The city of Cottonwood is putting its reclaimed wastewater to work, in part to help grow vines at the Southwest Wine Center on the campus of Yavapai College in Clarkdale.Roger Biggs, of Cottonwood’s Utilities Department, uses a map to explain the Riverfront Project, which would use a second wastewater treatment facility to avoid the inefficiency of pumping it uphill with lift stations.

The cost is 92 cents for 1,000 gallons of water.


Granted, it may not be advisable to drink the reclaimed water, but the city runs the water through an extensive process to make it suitable for all kinds of uses.

The Verde River Basin Partnership coordinated a field trip last week to learn about Cottonwood’s water system as well as a look at the wine center.

Dan Campbell, a board member with the partnership, said that finding a way to reuse water was one example of what it will take to make living in this desert climate sustainable.

“We have to live within our means,” Campbell said. “This is an example of what we need to do.”

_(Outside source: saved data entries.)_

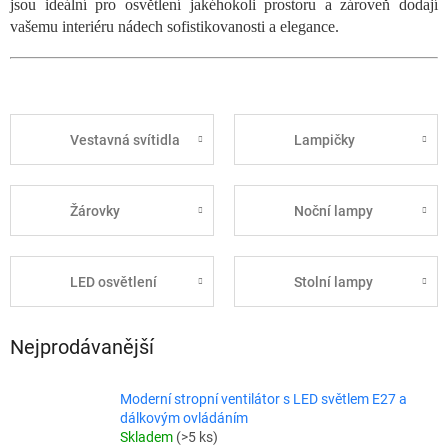
jsou ideální pro osvětlení jakéhokoli prostoru a zároveň dodají
vašemu interiéru nádech sofistikovanosti a elegance.
Vestavná svítidla
Lampičky
Žárovky
Noční lampy
LED osvětlení
Stolní lampy
Nejprodávanější
Moderní stropní ventilátor s LED světlem E27 a
dálkovým ovládáním
Skladem
(>5 ks)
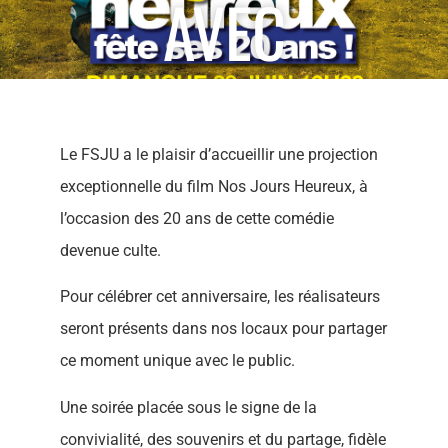
AVEC
LE FSJU
Le FSJU a le plaisir d’accueillir une projection
exceptionnelle du film Nos Jours Heureux, à
l’occasion des 20 ans de cette comédie
devenue culte.
Pour célébrer cet anniversaire, les réalisateurs
seront présents dans nos locaux pour partager
ce moment unique avec le public.
Une soirée placée sous le signe de la
convivialité, des souvenirs et du partage, fidèle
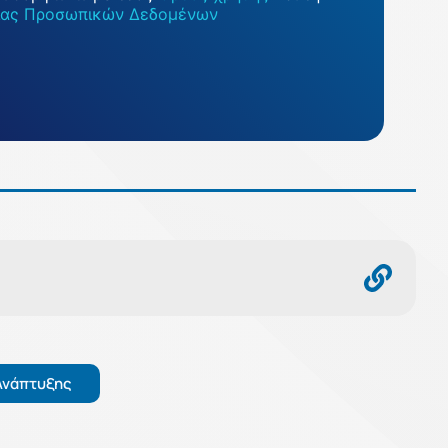
σίας Προσωπικών Δεδομένων
Ανάπτυξης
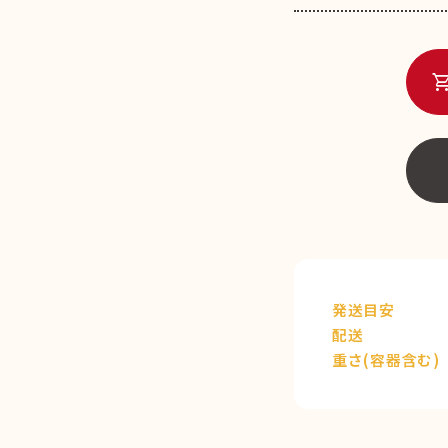
shopping_c
発送目安
配送
重さ(容器含む)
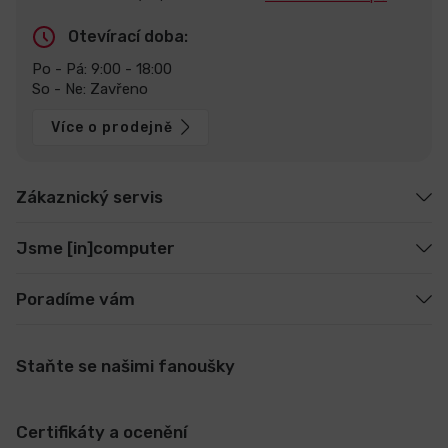
Otevírací doba:
Po - Pá: 9:00 - 18:00
So - Ne: Zavřeno
Více o prodejně
Zákaznický servis
Jsme [in]computer
Poradíme vám
Staňte se našimi fanoušky
Certifikáty a ocenění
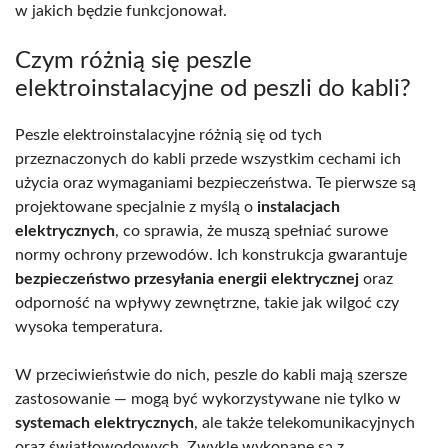
w jakich będzie funkcjonował.
Czym różnią się peszle
elektroinstalacyjne od peszli do kabli?
Peszle elektroinstalacyjne różnią się od tych
przeznaczonych do kabli przede wszystkim cechami ich
użycia oraz wymaganiami bezpieczeństwa. Te pierwsze są
projektowane specjalnie z myślą o
instalacjach
elektrycznych
, co sprawia, że muszą spełniać surowe
normy ochrony przewodów. Ich konstrukcja gwarantuje
bezpieczeństwo przesyłania energii elektrycznej
oraz
odporność na wpływy zewnętrzne, takie jak wilgoć czy
wysoka temperatura.
W przeciwieństwie do nich, peszle do kabli mają szersze
zastosowanie — mogą być wykorzystywane nie tylko w
systemach elektrycznych
, ale także telekomunikacyjnych
oraz światłowodowych. Zwykle wykonane są z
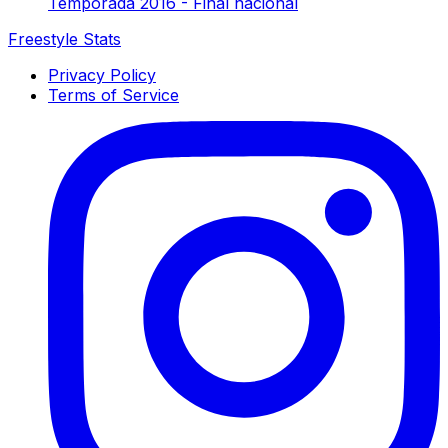
Temporada 2016 - Final nacional
Freestyle Stats
Privacy Policy
Terms of Service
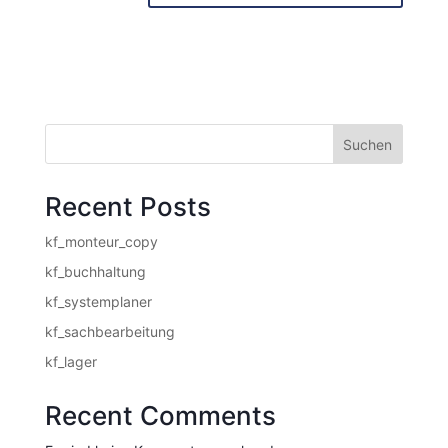
Suchen
Recent Posts
kf_monteur_copy
kf_buchhaltung
kf_systemplaner
kf_sachbearbeitung
kf_lager
Recent Comments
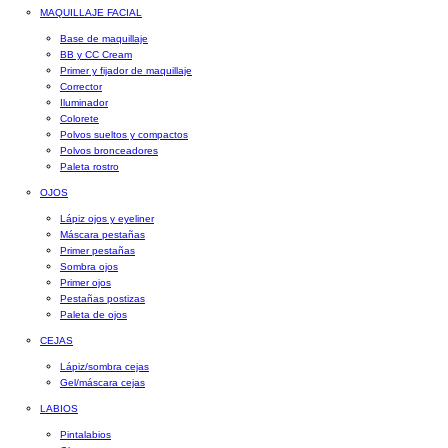
MAQUILLAJE FACIAL
Base de maquillaje
BB y CC Cream
Primer y fijador de maquillaje
Corrector
Iluminador
Colorete
Polvos sueltos y compactos
Polvos bronceadores
Paleta rostro
OJOS
Lápiz ojos y eyeliner
Máscara pestañas
Primer pestañas
Sombra ojos
Primer ojos
Pestañas postizas
Paleta de ojos
CEJAS
Lápiz/sombra cejas
Gel/máscara cejas
LABIOS
Pintalabios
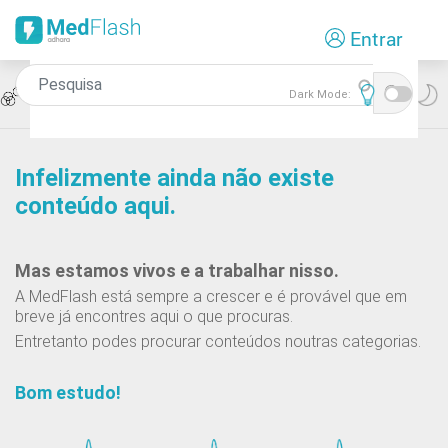
Passar
Entrar
para
o
conteúdo
Icon
Teste de Associação
Dark Mode:
principal
Infelizmente ainda não existe
conteúdo aqui.
Mas estamos vivos e a trabalhar nisso.
A MedFlash está sempre a crescer e é provável que em
breve já encontres aqui o que procuras.
Entretanto podes procurar conteúdos noutras categorias.
Bom estudo!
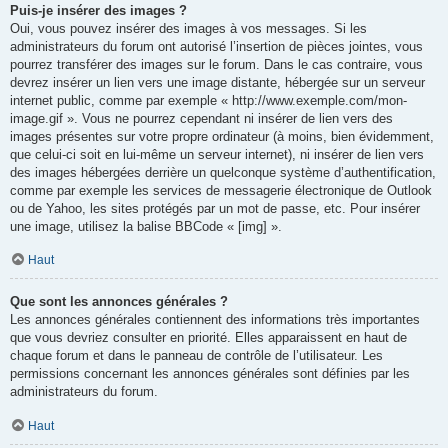
Puis-je insérer des images ?
Oui, vous pouvez insérer des images à vos messages. Si les
administrateurs du forum ont autorisé l’insertion de pièces jointes, vous
pourrez transférer des images sur le forum. Dans le cas contraire, vous
devrez insérer un lien vers une image distante, hébergée sur un serveur
internet public, comme par exemple « http://www.exemple.com/mon-
image.gif ». Vous ne pourrez cependant ni insérer de lien vers des
images présentes sur votre propre ordinateur (à moins, bien évidemment,
que celui-ci soit en lui-même un serveur internet), ni insérer de lien vers
des images hébergées derrière un quelconque système d’authentification,
comme par exemple les services de messagerie électronique de Outlook
ou de Yahoo, les sites protégés par un mot de passe, etc. Pour insérer
une image, utilisez la balise BBCode « [img] ».
Haut
Que sont les annonces générales ?
Les annonces générales contiennent des informations très importantes
que vous devriez consulter en priorité. Elles apparaissent en haut de
chaque forum et dans le panneau de contrôle de l’utilisateur. Les
permissions concernant les annonces générales sont définies par les
administrateurs du forum.
Haut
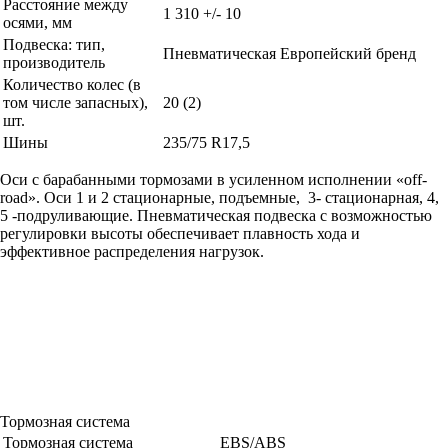
Расстояние между
1 310 +/- 10
осями, мм
Подвеска: тип,
Пневматическая Европейский бренд
производитель
Количество колес (в
том числе запасных),
20 (2)
шт.
Шины
235/75 R17,5
Оси с барабанными тормозами в усиленном исполнении «off-
road». Оси 1 и 2 стационарные, подъемные, 3- стационарная, 4,
5 -подруливающие. Пневматическая подвеска с возможностью
регулировки высоты обеспечивает плавность хода и
эффективное распределения нагрузок.
Тормозная система
Тормозная система
EBS/ABS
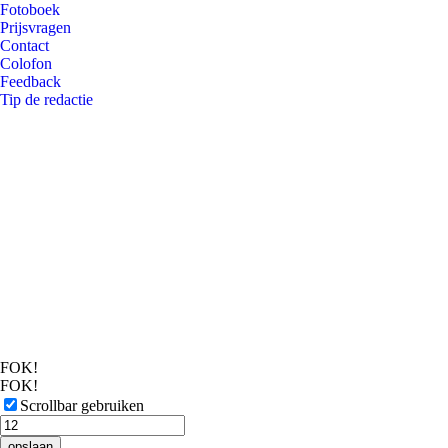
Fotoboek
Prijsvragen
Contact
Colofon
Feedback
Tip de redactie
FOK!
FOK!
Scrollbar gebruiken
opslaan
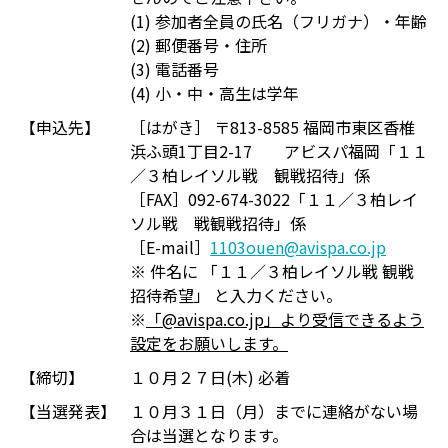
(1) 参加者全員の氏名（フリガナ）・年齢
(2) 郵便番号・住所
(3) 電話番号
(4) 小・中・高生は学年
【申込先】
［はがき］ 〒813-8585 福岡市東区香椎
浜ふ頭1丁目2-17 アビスパ福岡「１１
／３柏レイソル戦 観戦招待」係
［FAX］092-674-3022「１１／３柏レイ
ソル戦 戦観戦招待」係
［E-mail］
1103ouen@avispa.co.jp
※ 件名に 「１１／３柏レイソル戦 観戦
招待希望」 と入力ください。
※
「@avispa.co.jp」より受信できるよう
設定をお願いします。
【締切】
１０月２７日(木) 必着
【当選発表】
１０月３１日（月）までに連絡がない場
合は当選となります。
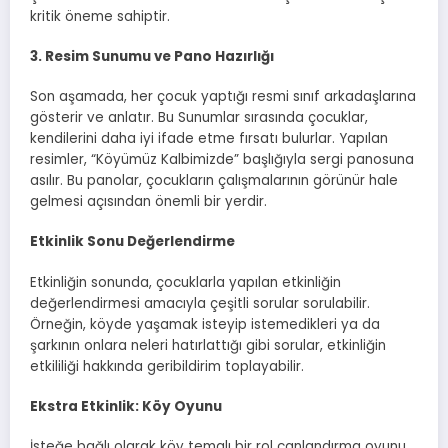
kritik öneme sahiptir.
3. Resim Sunumu ve Pano Hazırlığı
Son aşamada, her çocuk yaptığı resmi sınıf arkadaşlarına
gösterir ve anlatır. Bu Sunumlar sırasında çocuklar,
kendilerini daha iyi ifade etme fırsatı bulurlar. Yapılan
resimler, “Köyümüz Kalbimizde” başlığıyla sergi panosuna
asılır. Bu panolar, çocukların çalışmalarının görünür hale
gelmesi açısından önemli bir yerdir.
Etkinlik Sonu Değerlendirme
Etkinliğin sonunda, çocuklarla yapılan etkinliğin
değerlendirmesi amacıyla çeşitli sorular sorulabilir.
Örneğin, köyde yaşamak isteyip istemedikleri ya da
şarkının onlara neleri hatırlattığı gibi sorular, etkinliğin
etkililiği hakkında geribildirim toplayabilir.
Ekstra Etkinlik: Köy Oyunu
İsteğe bağlı olarak köy temalı bir rol canlandırma oyunu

Cottonwood Mayor Diane Joens said that the city has been working to improve its water system since acquiring local private water companies over the past several years.

That’s including upgrading pipes, Joens said, many of which were aging and leaking large amounts of water.

As much as 47 percent of water was being lost due to leaky pipes, Joens said. Today, that number is closer to around 11 percent, said Roger Biggs, an administrative manager who works with the water system.